• **What this task involves**: Copy out every labeled line of the data below verbatim, preserving each field name, value, and the original order.
** start Given data **
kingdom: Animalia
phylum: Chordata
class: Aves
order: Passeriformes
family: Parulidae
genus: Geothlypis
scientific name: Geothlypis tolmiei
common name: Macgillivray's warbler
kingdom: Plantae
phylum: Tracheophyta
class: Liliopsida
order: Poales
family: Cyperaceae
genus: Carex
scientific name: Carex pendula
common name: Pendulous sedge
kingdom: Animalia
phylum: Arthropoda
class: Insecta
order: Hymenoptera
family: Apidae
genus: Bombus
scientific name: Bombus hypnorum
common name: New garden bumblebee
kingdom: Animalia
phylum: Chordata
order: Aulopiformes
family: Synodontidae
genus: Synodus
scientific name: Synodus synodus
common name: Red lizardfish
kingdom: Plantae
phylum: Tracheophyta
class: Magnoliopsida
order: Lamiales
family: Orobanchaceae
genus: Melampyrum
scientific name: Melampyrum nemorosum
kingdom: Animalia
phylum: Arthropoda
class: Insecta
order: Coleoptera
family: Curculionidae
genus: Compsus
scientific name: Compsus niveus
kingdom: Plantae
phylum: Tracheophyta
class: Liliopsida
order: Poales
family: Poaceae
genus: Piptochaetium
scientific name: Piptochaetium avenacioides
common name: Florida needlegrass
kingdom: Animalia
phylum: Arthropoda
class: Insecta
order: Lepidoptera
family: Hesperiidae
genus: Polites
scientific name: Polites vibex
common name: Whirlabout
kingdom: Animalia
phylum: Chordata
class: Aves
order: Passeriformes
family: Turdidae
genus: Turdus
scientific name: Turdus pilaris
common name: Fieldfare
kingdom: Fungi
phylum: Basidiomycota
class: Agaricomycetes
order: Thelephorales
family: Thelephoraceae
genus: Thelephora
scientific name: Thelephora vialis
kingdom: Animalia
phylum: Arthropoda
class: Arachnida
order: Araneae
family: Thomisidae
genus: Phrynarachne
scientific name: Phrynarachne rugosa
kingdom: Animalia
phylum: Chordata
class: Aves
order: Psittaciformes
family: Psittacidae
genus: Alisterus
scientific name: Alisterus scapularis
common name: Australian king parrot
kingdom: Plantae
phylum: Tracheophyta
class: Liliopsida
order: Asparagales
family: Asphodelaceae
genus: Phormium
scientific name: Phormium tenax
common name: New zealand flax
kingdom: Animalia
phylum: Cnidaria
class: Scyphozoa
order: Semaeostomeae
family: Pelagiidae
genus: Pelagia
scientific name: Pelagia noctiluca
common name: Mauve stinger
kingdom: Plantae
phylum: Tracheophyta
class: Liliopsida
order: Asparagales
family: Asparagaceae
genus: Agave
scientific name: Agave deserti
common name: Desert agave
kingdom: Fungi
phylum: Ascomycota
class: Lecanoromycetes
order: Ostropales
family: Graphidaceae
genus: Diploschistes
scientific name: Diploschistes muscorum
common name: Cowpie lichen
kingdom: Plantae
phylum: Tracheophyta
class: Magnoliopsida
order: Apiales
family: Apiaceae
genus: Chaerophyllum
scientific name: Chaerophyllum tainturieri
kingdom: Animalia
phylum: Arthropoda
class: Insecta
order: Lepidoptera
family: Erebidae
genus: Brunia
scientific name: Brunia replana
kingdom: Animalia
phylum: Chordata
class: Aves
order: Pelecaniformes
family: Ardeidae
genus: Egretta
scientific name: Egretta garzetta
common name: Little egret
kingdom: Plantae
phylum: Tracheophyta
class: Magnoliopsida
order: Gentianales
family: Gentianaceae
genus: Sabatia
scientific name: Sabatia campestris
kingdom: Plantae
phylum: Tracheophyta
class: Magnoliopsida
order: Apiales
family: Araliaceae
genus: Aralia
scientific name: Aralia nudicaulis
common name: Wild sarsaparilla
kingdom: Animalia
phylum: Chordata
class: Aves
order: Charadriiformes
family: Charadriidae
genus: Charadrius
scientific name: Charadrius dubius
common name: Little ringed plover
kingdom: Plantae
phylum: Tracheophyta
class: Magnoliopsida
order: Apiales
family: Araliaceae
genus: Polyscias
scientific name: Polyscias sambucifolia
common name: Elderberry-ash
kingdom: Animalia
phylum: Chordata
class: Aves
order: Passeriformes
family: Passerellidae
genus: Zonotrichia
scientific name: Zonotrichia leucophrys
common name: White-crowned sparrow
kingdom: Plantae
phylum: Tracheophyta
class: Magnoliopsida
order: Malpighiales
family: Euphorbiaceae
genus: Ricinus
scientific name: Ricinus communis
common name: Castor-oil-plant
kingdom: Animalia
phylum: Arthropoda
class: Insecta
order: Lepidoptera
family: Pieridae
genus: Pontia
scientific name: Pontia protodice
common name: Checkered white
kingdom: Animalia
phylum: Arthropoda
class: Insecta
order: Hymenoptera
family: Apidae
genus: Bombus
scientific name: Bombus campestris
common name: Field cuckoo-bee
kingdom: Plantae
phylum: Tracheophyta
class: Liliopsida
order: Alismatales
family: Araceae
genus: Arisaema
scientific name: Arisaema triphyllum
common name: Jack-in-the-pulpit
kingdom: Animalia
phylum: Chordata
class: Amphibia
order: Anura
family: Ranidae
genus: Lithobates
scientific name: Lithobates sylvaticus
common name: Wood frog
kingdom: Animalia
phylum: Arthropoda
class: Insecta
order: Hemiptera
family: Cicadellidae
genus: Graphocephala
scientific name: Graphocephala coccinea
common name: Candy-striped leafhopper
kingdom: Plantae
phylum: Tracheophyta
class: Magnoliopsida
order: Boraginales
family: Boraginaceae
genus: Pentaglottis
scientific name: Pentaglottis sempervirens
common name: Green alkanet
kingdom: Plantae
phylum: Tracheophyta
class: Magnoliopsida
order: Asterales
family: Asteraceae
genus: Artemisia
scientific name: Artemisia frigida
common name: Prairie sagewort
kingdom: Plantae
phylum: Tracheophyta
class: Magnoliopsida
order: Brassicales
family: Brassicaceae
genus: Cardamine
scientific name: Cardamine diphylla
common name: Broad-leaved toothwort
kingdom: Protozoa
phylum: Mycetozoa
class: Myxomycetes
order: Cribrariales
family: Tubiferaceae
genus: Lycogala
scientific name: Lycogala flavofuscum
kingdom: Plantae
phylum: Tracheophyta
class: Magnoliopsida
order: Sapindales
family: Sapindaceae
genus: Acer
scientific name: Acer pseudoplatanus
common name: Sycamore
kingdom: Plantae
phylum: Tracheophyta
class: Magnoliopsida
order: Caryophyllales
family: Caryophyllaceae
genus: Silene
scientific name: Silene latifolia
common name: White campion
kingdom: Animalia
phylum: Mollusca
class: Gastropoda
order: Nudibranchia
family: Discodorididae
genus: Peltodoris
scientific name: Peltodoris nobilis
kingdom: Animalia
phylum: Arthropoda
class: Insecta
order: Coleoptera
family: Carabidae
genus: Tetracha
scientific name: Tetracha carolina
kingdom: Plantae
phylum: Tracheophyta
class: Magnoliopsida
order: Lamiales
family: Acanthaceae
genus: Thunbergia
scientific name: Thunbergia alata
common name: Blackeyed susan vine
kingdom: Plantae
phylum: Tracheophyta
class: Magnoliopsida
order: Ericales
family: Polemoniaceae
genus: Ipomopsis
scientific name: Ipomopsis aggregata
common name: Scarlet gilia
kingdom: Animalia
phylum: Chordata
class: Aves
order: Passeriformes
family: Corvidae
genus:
** end Given data **
• **Task output**:
kingdom: Animalia
phylum: Chordata
class: Aves
order: Passeriformes
family: Parulidae
genus: Geothlypis
scientific name: Geothlypis tolmiei
common name: Macgillivray's warbler
kingdom: Plantae
phylum: Tracheophyta
class: Liliopsida
order: Poales
family: Cyperaceae
genus: Carex
scientific name: Carex pendula
common name: Pendulous sedge
kingdom: Animalia
phylum: Arthropoda
class: Insecta
order: Hymenoptera
family: Apidae
genus: Bombus
scientific name: Bombus hypnorum
common name: New garden bumblebee
kingdom: Animalia
phylum: Chordata
order: Aulopiformes
family: Synodontidae
genus: Synodus
scientific name: Synodus synodus
common name: Red lizardfish
kingdom: Plantae
phylum: Tracheophyta
class: Magnoliopsida
order: Lamiales
family: Orobanchaceae
genus: Melampyrum
scientific name: Melampyrum nemorosum
kingdom: Animalia
phylum: Arthropoda
class: Insecta
order: Coleoptera
family: Curculionidae
genus: Compsus
scientific name: Compsus niveus
kingdom: Plantae
phylum: Tracheophyta
class: Liliopsida
order: Poales
family: Poaceae
genus: Piptochaetium
scientific name: Piptochaetium avenacioides
common name: Florida needlegrass
kingdom: Animalia
phylum: Arthropoda
class: Insecta
order: Lepidoptera
family: Hesperiidae
genus: Polites
scientific name: Polites vibex
common name: Whirlabout
kingdom: Animalia
phylum: Chordata
class: Aves
order: Passeriformes
family: Turdidae
genus: Turdus
scientific name: Turdus pilaris
common name: Fieldfare
kingdom: Fungi
phylum: Basidiomycota
class: Agaricomycetes
order: Thelephorales
family: Thelephoraceae
genus: Thelephora
scientific name: Thelephora vialis
kingdom: Animalia
phylum: Arthropoda
class: Arachnida
order: Araneae
family: Thomisidae
genus: Phrynarachne
scientific name: Phrynarachne rugosa
kingdom: Animalia
phylum: Chordata
class: Aves
order: Psittaciformes
family: Psittacidae
genus: Alisterus
scientific name: Alisterus scapularis
common name: Australian king parrot
kingdom: Plantae
phylum: Tracheophyta
class: Liliopsida
order: Asparagales
family: Asphodelaceae
genus: Phormium
scientific name: Phormium tenax
common name: New zealand flax
kingdom: Animalia
phylum: Cnidaria
class: Scyphozoa
order: Semaeostomeae
family: Pelagiidae
genus: Pelagia
scientific name: Pelagia noctiluca
common name: Mauve stinger
kingdom: Plantae
phylum: Tracheophyta
class: Liliopsida
order: Asparagales
family: Asparagaceae
genus: Agave
scientific name: Agave deserti
common name: Desert agave
kingdom: Fungi
phylum: Ascomycota
class: Lecanoromycetes
order: Ostropales
family: Graphidaceae
genus: Diploschistes
scientific name: Diploschistes muscorum
common name: Cowpie lichen
kingdom: Plantae
phylum: Tracheophyta
class: Magnoliopsida
order: Apiales
family: Apiaceae
genus: Chaerophyllum
scientific name: Chaerophyllum tainturieri
kingdom: Animalia
phylum: Arthropoda
class: Insecta
order: Lepidoptera
family: Erebidae
genus: Brunia
scientific name: Brunia replana
kingdom: Animalia
phylum: Chordata
class: Aves
order: Pelecaniformes
family: Ardeidae
genus: Egretta
scientific name: Egretta garzetta
common name: Little egret
kingdom: Plantae
phylum: Tracheophyta
class: Magnoliopsida
order: Gentianales
family: Gentianaceae
genus: Sabatia
scientific name: Sabatia campestris
kingdom: Plantae
phylum: Tracheophyta
class: Magnoliopsida
order: Apiales
family: Araliaceae
genus: Aralia
scientific name: Aralia nudicaulis
common name: Wild sarsaparilla
kingdom: Animalia
phylum: Chordata
class: Aves
order: Charadriiformes
family: Charadriidae
genus: Charadrius
scientific name: Charadrius dubius
common name: Little ringed plover
kingdom: Plantae
phylum: Tracheophyta
class: Magnoliopsida
order: Apiales
family: Araliaceae
genus: Polyscias
scientific name: Polyscias sambucifolia
common name: Elderberry-ash
kingdom: Animalia
phylum: Chordata
class: Aves
order: Passeriformes
family: Passerellidae
genus: Zonotrichia
scientific name: Zonotrichia leucophrys
common name: White-crowned sparrow
kingdom: Plantae
phylum: Tracheophyta
class: Magnoliopsida
order: Malpighiales
family: Euphorbiaceae
genus: Ricinus
scientific name: Ricinus communis
common name: Castor-oil-plant
kingdom: Animalia
phylum: Arthropoda
class: Insecta
order: Lepidoptera
family: Pieridae
genus: Pontia
scientific name: Pontia protodice
common name: Checkered white
kingdom: Animalia
phylum: Arthropoda
class: Insecta
order: Hymenoptera
family: Apidae
genus: Bombus
scientific name: Bombus campestris
common name: Field cuckoo-bee
kingdom: Plantae
phylum: Tracheophyta
class: Liliopsida
order: Alismatales
family: Araceae
genus: Arisaema
scientific name: Arisaema triphyllum
common name: Jack-in-the-pulpit
kingdom: Animalia
phylum: Chordata
class: Amphibia
order: Anura
family: Ranidae
genus: Lithobates
scientific name: Lithobates sylvaticus
common name: Wood frog
kingdom: Animalia
phylum: Arthropoda
class: Insecta
order: Hemiptera
family: Cicadellidae
genus: Graphocephala
scientific name: Graphocephala coccinea
common name: Candy-striped leafhopper
kingdom: Plantae
phylum: Tracheophyta
class: Magnoliopsida
order: Boraginales
family: Boraginaceae
genus: Pentaglottis
scientific name: Pentaglottis sempervirens
common name: Green alkanet
kingdom: Plantae
phylum: Tracheophyta
class: Magnoliopsida
order: Asterales
family: Asteraceae
genus: Artemisia
scientific name: Artemisia frigida
common name: Prairie sagewort
kingdom: Plantae
phylum: Tracheophyta
class: Magnoliopsida
order: Brassicales
family: Brassicaceae
genus: Cardamine
scientific name: Cardamine diphylla
common name: Broad-leaved toothwort
kingdom: Protozoa
phylum: Mycetozoa
class: Myxomycetes
order: Cribrariales
family: Tubiferaceae
genus: Lycogala
scientific name: Lycogala flavofuscum
kingdom: Plantae
phylum: Tracheophyta
class: Magnoliopsida
order: Sapindales
family: Sapindaceae
genus: Acer
scientific name: Acer pseudoplatanus
common name: Sycamore
kingdom: Plantae
phylum: Tracheophyta
class: Magnoliopsida
order: Caryophyllales
family: Caryophyllaceae
genus: Silene
scientific name: Silene latifolia
common name: White campion
kingdom: Animalia
phylum: Mollusca
class: Gastropoda
order: Nudibranchia
family: Discodorididae
genus: Peltodoris
scientific name: Peltodoris nobilis
kingdom: Animalia
phylum: Arthropoda
class: Insecta
order: Coleoptera
family: Carabidae
genus: Tetracha
scientific name: Tetracha carolina
kingdom: Plantae
phylum: Tracheophyta
class: Magnoliopsida
order: Lamiales
family: Acanthaceae
genus: Thunbergia
scientific name: Thunbergia alata
common name: Blackeyed susan vine
kingdom: Plantae
phylum: Tracheophyta
class: Magnoliopsida
order: Ericales
family: Polemoniaceae
genus: Ipomopsis
scientific name: Ipomopsis aggregata
common name: Scarlet gilia
kingdom: Animalia
phylum: Chordata
class: Aves
order: Passeriformes
family: Corvidae
genus:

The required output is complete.